Trivial representation in Clebsch-Gordan decomposition

Question

My professor defined the Clebsch-Gordan series as the direct sum decomposition of the tensor product of two representations of the Lie group SU(2):

$$ D_{j_1} \otimes D_{j_2} = D_{j_1+j_2} \oplus D_{j_1+j_2-1} \oplus ... \oplus D_{|j_1-j_2|} $$

I think it's an interesting fact that the trivial representation $D_0$ will be in the tensor product if and only if $j_1=j_2$.

Is there an intuitive explanation for that? What common property of all systems with $j_1=j_2$ leads to the trivial representation being part of the tensor product?

This question could be generalized to a similar fact about $D_{1/2}$ and $D_1$.

Answer 1

Generically, given a representation $V$ of a group, the tensor representation $V\otimes V$ will decompose into the symmetric and antisymmetric parts $$ V\otimes V = \Lambda^2 V \oplus S^2 V$$ and in the case of the rotation group (or its universal cover), the symmetric 2-tensors have a certain invariant under rotations - their trace! So when $j_1 = j_2$, the tensor representation is really the 2-tensors (think: matrices) on the $D_{j_1}$ space, and the trace part of the matrices forms the trivial subrepresentation.

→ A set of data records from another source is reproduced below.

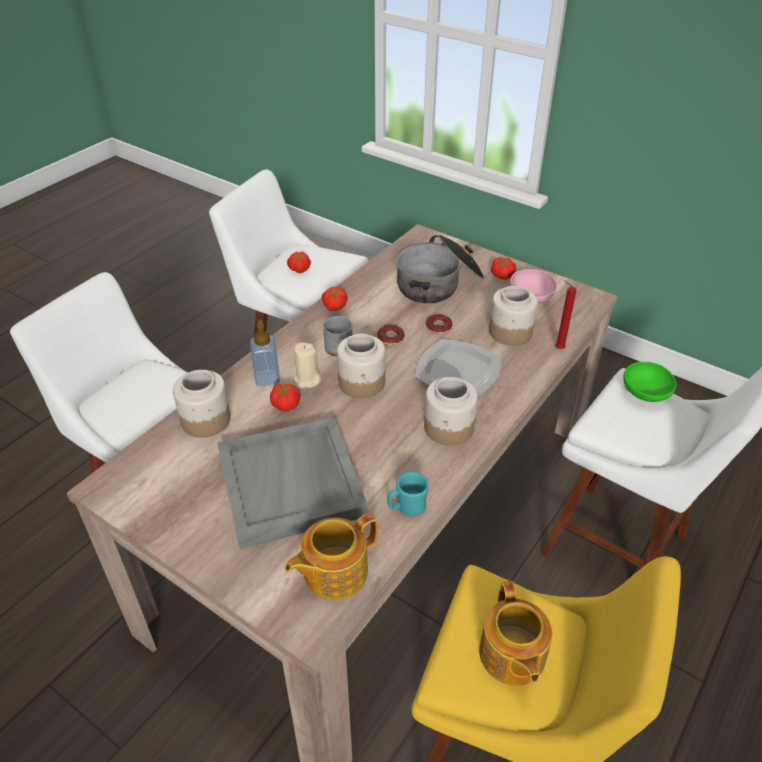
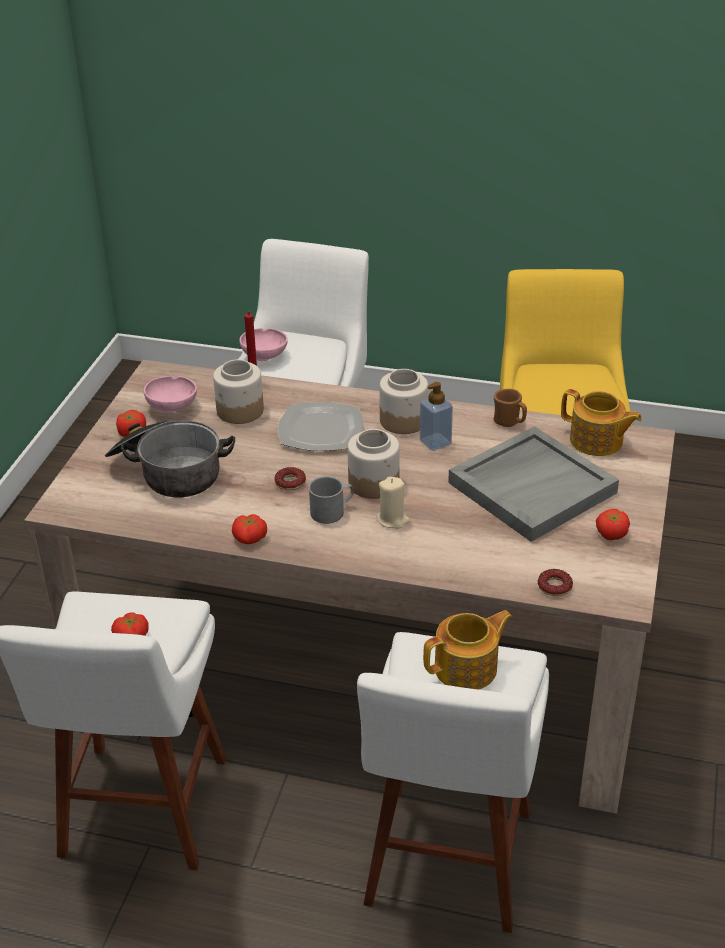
camera: 110 degrees left, 5 degrees down
(205, 420) = (495, 568): jar -> none
(267, 378) = (407, 547): soap dispenser -> soap dispenser (435, 442)
(286, 404) = (436, 522): tomato -> tomato (611, 533)
(407, 508) = (509, 422): turquoise mug -> brown mug
(438, 327) = (254, 455): donut -> donut (554, 586)
(511, 656) = (576, 384): teapot -> teapot (467, 668)
(645, 395) = (265, 356): green bowl -> pink bowl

If $j_1 \neq j_2$, the tensor representation is not simply such sqaure matrices on the original space, so we can't speak of a trace, and we don't have a trivial subrepresentation.

Answer 2

Yes. To obtain a scalar (or the trivial representation) one must multiply a representation $D^{\lambda}$ by its conjugate $D^{\lambda^*}$: the weights in the conjugate representation $\lambda^*$ are the negative of those in $\lambda$, and the scalar occurs when combining conjugate functions, so,as to produce a final function with weight $0$.

In $SU(2)$ all representations are self conjugate, so $\lambda^*$ is equivalent to $\lambda$, and indeed the weights in $\lambda$ runs from $-\lambda$ to $\lambda$, so that any weight and its negative are in the representation. This means that, to get a scalar, you need to have $\lambda_1=\lambda_2$.

In other groups, v.g. $SU(3)$, not all irreps are self-conjugate. To get a scalar one must then combine two properly conjugate irreps, such as $(1,0)$ and $(0,1)$. Indeed $(1,0)\otimes (0,1)=(0,0)\oplus (1,1)$ etc.